Depuis le 19 août et la publication d’un article dans le Wall Street Journal, la rumeur enfle. Amazon s’apprêterait à ouvrir ses propres « grands » magasins physiques. Si le géant de Seattle a depuis longtemps investi l’univers du « brick-and-mortar » (Whole Foods, Amazon Go, Amazon Books, …), cette annonce doit nous amener à nous interroger sur l’hybridation du retail et sur la meilleure manière, pour les retailers belges, de s’y préparer.
Il nous faut d’abord constater qu’aujourd’hui le mouvement d’hybridation n’est plus unidirectionnel (offline vers online). Des acteurs online ont également compris les bénéfices qu’ils pouvaient en tirer et même les Digital Native Vertical Brand (DNVB), entreprises travaillant exclusivement online, s’y mettent. Pour les sociétés les plus avancées en matière d’intelligence artificielle, le rapprochement avec le monde réel présente des perspectives intéressantes. Les données accumulées sur les comportements online offrent des opportunités nouvelles.

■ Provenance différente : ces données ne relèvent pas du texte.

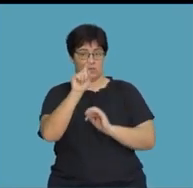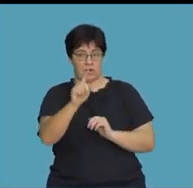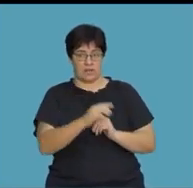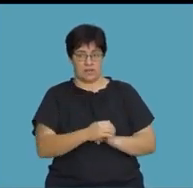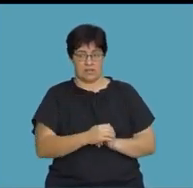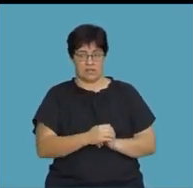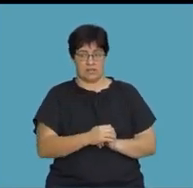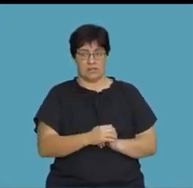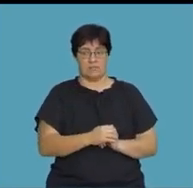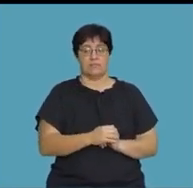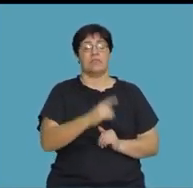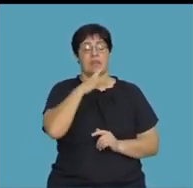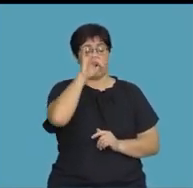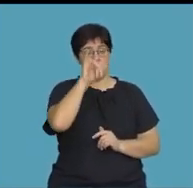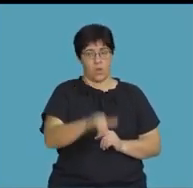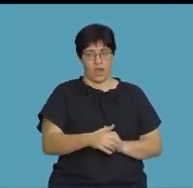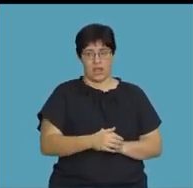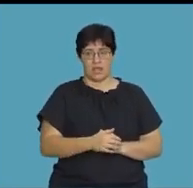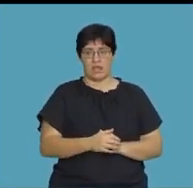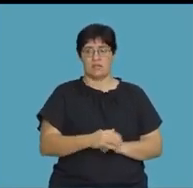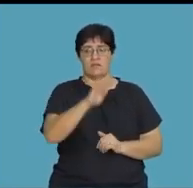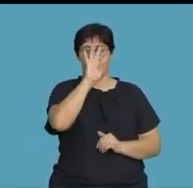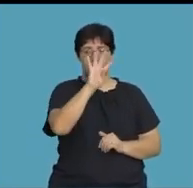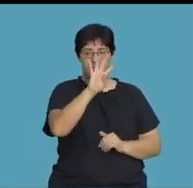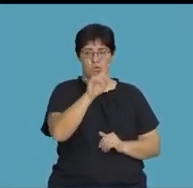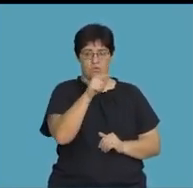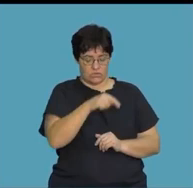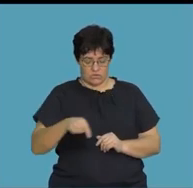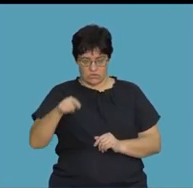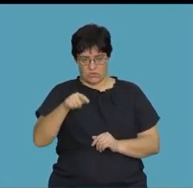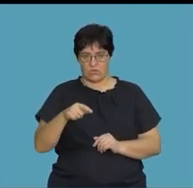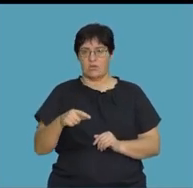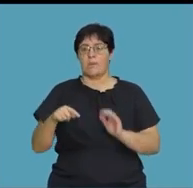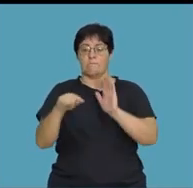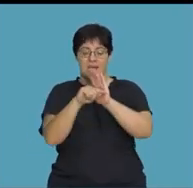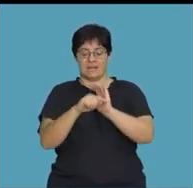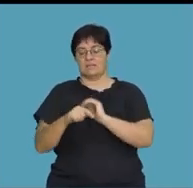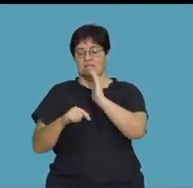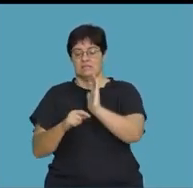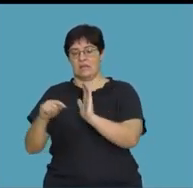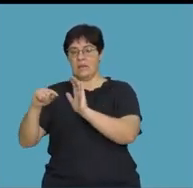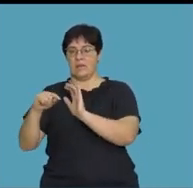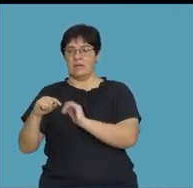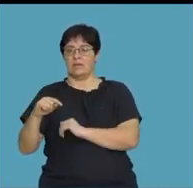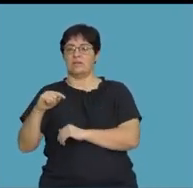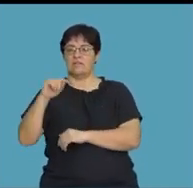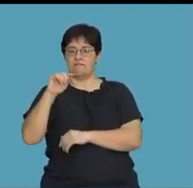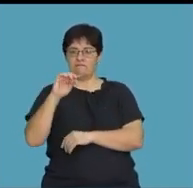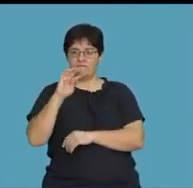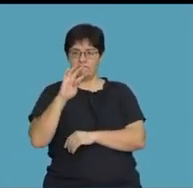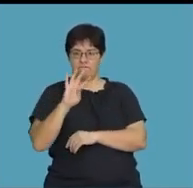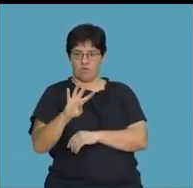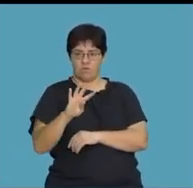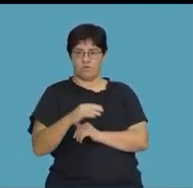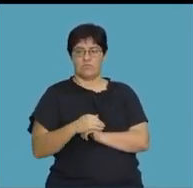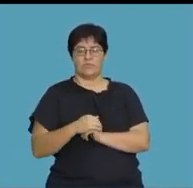minus 1, and then I will have y. There's a 4 there. It becomes 4 minus the y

Si le dynamic pricing est une pratique courante online, elle se heurte à des résistances dans le monde réel. Pourtant, il s’agit là selon moi d’un levier potentiel d’optimisation des marges et de réduction du churn (comme le fait par exemple Albert Heijn en diminuant pendant la journée les prix de certains produits dont l’échéance approche). Les retailers belges seraient donc bien inspirés d’utiliser leurs supermarchés comme un terrain d’expérimentation de la sensibilité du consommateur aux prix sans toutefois négliger les aspects éthiques.
L’autre opportunité que je vois se dessiner concerne les algorithmes de recommandations. Amazon est un champion en la matière. Son filtre collaboratif contribuerait à 35% des ventes et permet la découverte de produits dont les ventes sont associées. Or le retail physique obéit surtout à une logique de présentation des produits par catégories. La faible part de l’online n’a pas permis actuellement aux retailers classiques de devenir des champions en matière d’algorithmes de recommandation. Or l’utilisation des connaissances accumulées online pourrait permettre de « casser » cette logique catégorielle et de favoriser le cross-selling. Le retail belge aurait donc tout intérêt à développer des compétences pointues en la matière et à s’affranchir de la tentation de reproduire dans le monde online la logique du point de vente offline.
Est-ce à dire que les retailers belges doivent craindre Amazon ? La légitimité d’Amazon dans le non-alimentaire n’est plus à démontrer. La messe est dite. Par contre dans l’alimentaire la situation est tout à fait différente. Aux Etats-Unis Amazon a dû s’appuyer sur Wholefoods pour gagner en crédibilité mais ne dispose d’aucun appui de ce type en Europe. Il serait toutefois illusoire d’espérer que ce status quo perdure éternellement. Je pense que les retailers belges doivent se préparer. Tous doivent avoir à l’esprit les points forts du modèle transactionnel d’Amazon (rapidité, fiabilité, service) et trouver des points de différenciation qui fassent sens pour le consommateur. Il est par exemple regrettable que la qualité de service en Belgique ne soit pas au centre des préoccupations de tous les retailers, et que l'expérience client reste un concept flou, mal compris et mal mesuré (quand il l’est).
Au final, rester compétitif contre Amazon implique plusieurs décisions stratégiques des retailers belges :
- Un accent sur qualité de service exceptionnelle afin de fidéliser le consommateur
- Une éducation et des investissements dans les techniques algorithmiques
- Une expérience client différenciante qui transcende les simples aspects de service et digitaux
Pierre-Nicolas Schwab, fondateur de IntoTheMinds, une agence d'études de marché basée à Bruxelles.